■ What you have to do ■
With the pictures omitted, transcribe each line below exactly as it is.
========================================================================
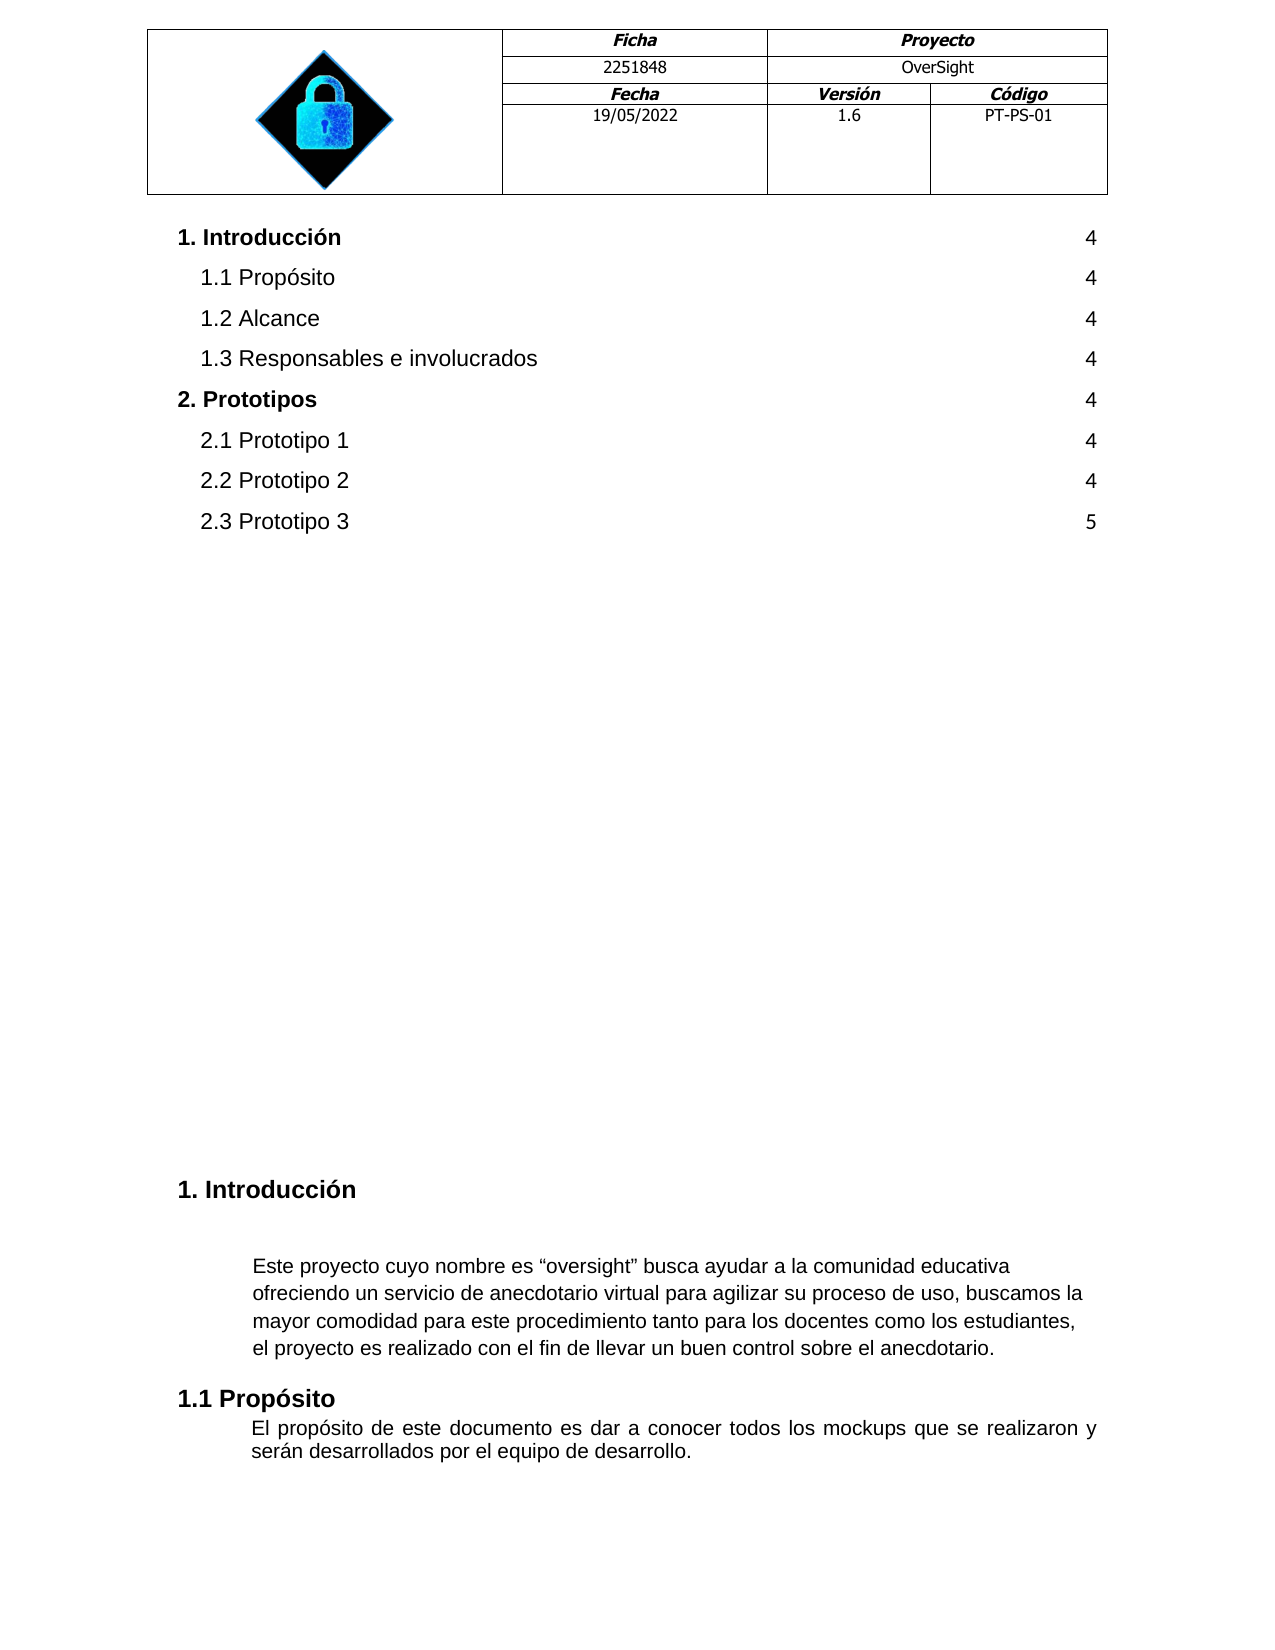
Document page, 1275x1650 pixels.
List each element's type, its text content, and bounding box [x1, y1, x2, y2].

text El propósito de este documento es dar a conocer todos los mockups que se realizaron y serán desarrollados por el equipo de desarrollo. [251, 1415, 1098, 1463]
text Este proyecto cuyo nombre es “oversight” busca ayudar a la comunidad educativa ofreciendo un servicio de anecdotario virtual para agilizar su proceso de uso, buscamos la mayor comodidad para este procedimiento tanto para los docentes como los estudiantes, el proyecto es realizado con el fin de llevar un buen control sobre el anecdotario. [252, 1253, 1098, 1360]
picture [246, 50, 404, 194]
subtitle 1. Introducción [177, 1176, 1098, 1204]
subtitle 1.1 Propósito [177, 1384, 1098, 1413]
========================================================================
■ Output for this exercise ■
Document page, 1275x1650 pixels.
List each element's type, its text content, and bounding box [x1, y1, x2, y2].

text El propósito de este documento es dar a conocer todos los mockups que se realizaron y serán desarrollados por el equipo de desarrollo. [251, 1415, 1098, 1463]
text Este proyecto cuyo nombre es “oversight” busca ayudar a la comunidad educativa ofreciendo un servicio de anecdotario virtual para agilizar su proceso de uso, buscamos la mayor comodidad para este procedimiento tanto para los docentes como los estudiantes, el proyecto es realizado con el fin de llevar un buen control sobre el anecdotario. [252, 1253, 1098, 1360]
picture [246, 50, 404, 194]
subtitle 1. Introducción [177, 1176, 1098, 1204]
subtitle 1.1 Propósito [177, 1384, 1098, 1413]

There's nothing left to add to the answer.